Some use-cases with Options.

#1
Hi,

I am new to this forum. And to Options trading.

I have read a lot before posting here. And based on that, have come up with some use cases I can execute.

But I am looking for confirmation of my understanding.

Can you help me with these below?

Thank you.

PS - I use only Buy side for discussion, I understand it applies to Sell also.

1. Is it correct that out-of-the-money Options are always cheaper?
I always see them under $2 - like $1.5 to cents.

Because anyone can buy at the market for lower price.
Can this be taken as a general statement?

2. Is it correct that after the option becomes in-the-money, its price goes up by almost same price as stock?

For a stock is trading at $50, I buy a Call@$50 for $1.
If the stock goes up by +$10 to $60 - the Call price will also go up by almost +$10 to $11?

Minus some difference.

3. If 1 & 2 are true, I made a Use Case of how I can use a Call to Leverage my Buy.

Assume a Stock is trading at $50. I buy a Call Option at $55.

Because it is $5 out of the money - I can hope to buy the Call@55 for $1.

If stock does not go up, or only goes up to $55, I just let it expire at its new lower value.
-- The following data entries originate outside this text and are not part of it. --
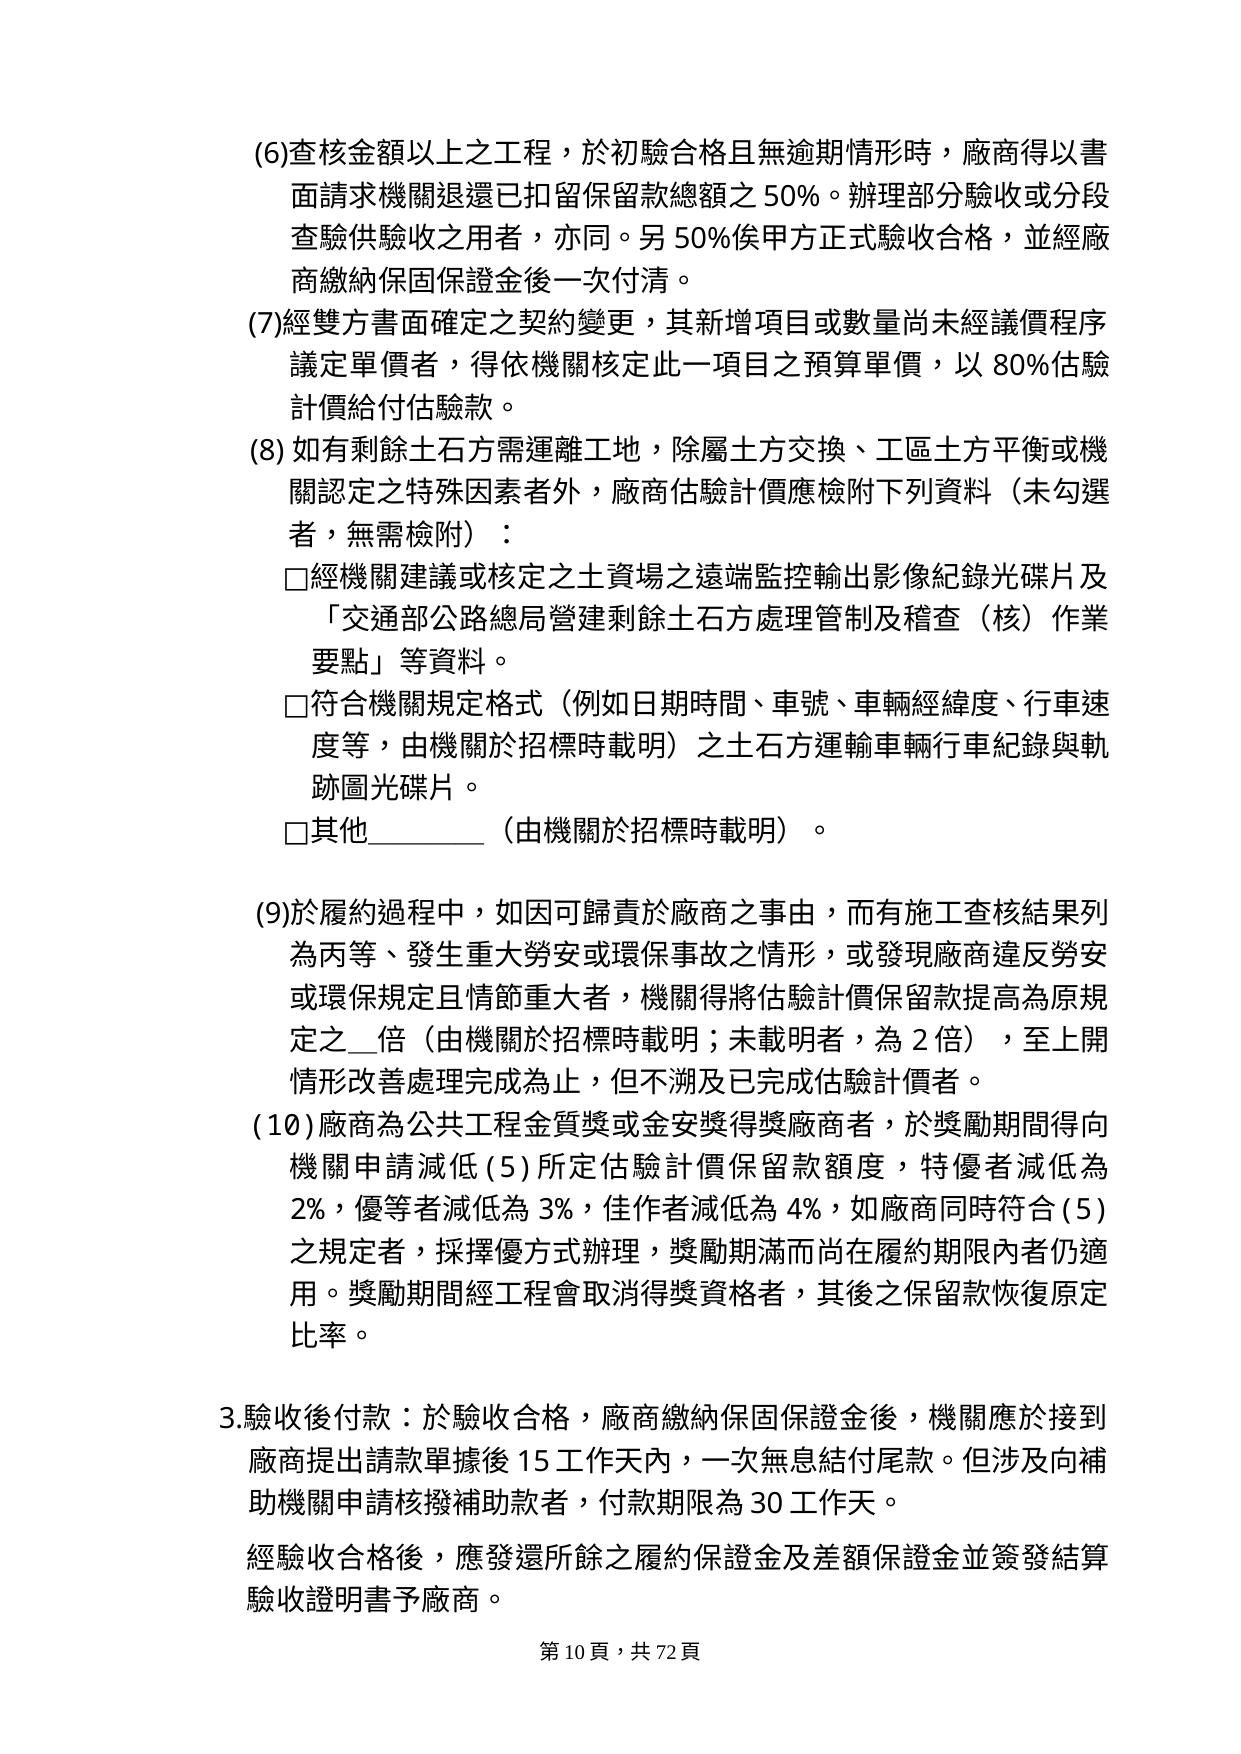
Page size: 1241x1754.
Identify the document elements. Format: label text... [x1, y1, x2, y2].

text (7)經雙方書面確定之契約變更，其新增項目或數量尚未經議價程序議定單價者，得依機關核定此一項目之預算單價，以80%估驗計價給付估驗款。 [248, 299, 1110, 426]
text □符合機關規定格式（例如日期時間、車號、車輛經緯度、行車速度等，由機關於招標時載明）之土石方運輸車輛行車紀錄與軌跡圖光碟片。 [282, 680, 1110, 807]
text (6)查核金額以上之工程，於初驗合格且無逾期情形時，廠商得以書面請求機關退還已扣留保留款總額之50%。辦理部分驗收或分段查驗供驗收之用者，亦同。另50%俟甲方正式驗收合格，並經廠商繳納保固保證金後一次付清。 [247, 130, 1110, 299]
text (8) 如有剩餘土石方需運離工地，除屬土方交換、工區土方平衡或機關認定之特殊因素者外，廠商估驗計價應檢附下列資料（未勾選者，無需檢附）： [250, 426, 1110, 553]
text □其他＿＿＿＿（由機關於招標時載明）。 [282, 807, 1110, 850]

And lose a max of $100.

If stock does goes up by +$15 to $65, the option will also go up by +$15, making it $1+$15 = $16.

So I have $10 gain on $1. That's 1,000% Gain?

Is this correct?
In what cases can this go wrong?

4. If I hedge a Dividend stock with a Put option, I can keep all Dividend(-premium) with no to minimal risk?

I am going to make up some numbers to make the point.

Stock trading at $250 pays a dividend of $5 in the coming week.

First, I buy Put@250 at $2
Then, I buy the stock at $250.

Stock pays $5 dividend.

I sell the stock at $250 at $0 loss.

$5 Dividend-$2 Premium=$3 Profit.

Basically, the dividend is only reduced by the premium.

Is this correct in theory?
Where and how can it go wrong?

5. If 4 is correct, it will work with high price stocks only.
Because at a given yield, we need the dividend/ share as much higher than the premium as possible - to keep most dividend.

$1 Dividend - $1 Premium = $0
But
$5 Dividend - $1 Premium - $4.

Thats keeping 80% of the dividend.


Thank you.
 

CougarTrader

Well-Known Member
#2
I just stumbled upon the same query asked in elitetrader:
https://www.elitetrader.com/et/threads/some-questions-about-options.335892/

@JForex78 welcome to this Indian Trading Forum. Options in India are played in EU style, so the US style of factoring Dividend and other stuffs does not apply for us. Hence, calculating POP or Greeks are different for us.

One more thing, no matter what you do, everything boils down to one simple (not easy) thing - the system must provide a (directional and/or non-directional) edge before volatility hits when you buy options as everything else is against you including time, otherwise you are just over-leveraging i.e. going to a gun-fight with a needle after throwing away the knife.

Please evaluate all the involved risks before taking the plunge. Getting rich quick formula never works. In every game there is always an opponent and always a victim. The trick is to know when you’re the latter so you can become the former. ;)
 
#3
@JForex78
in short, you have vague ideas in ur mind - but in reality, prices follow Models & the supply-demand.

1) Yes OTM options are cheaper, cos the probability for them to expire worthless is greater.
2) Not necessarily - and here is where all your other ideas dont work.

Talk in terms of greeks => delta becomes 1 only if the option is deep in the money..
From 50$ stock, if it moves to 60$ only then, delta becomes 1, i.e when stock reaches 60, your 50$CALL wont be behave delta=1 (possibly)
if you take specific examples, this concept will be clear
3) Wrong, doesnt work cos of reason explained above. Take a real life, say Reliance Option Chain and do ur calcs
4) On paper, yes there are option strategies to pocket Dividend, but then, if you see real life examples, once dividend is declared - the option premium reflects the move already..
so you have to do this exercise, BEFORE div is declared.
5) explained

I had tried to simulate optionchain of NIFTY options, but they dont follow BlackScholes looks like.
Has anyone had success able to simulate NIFTY option prices.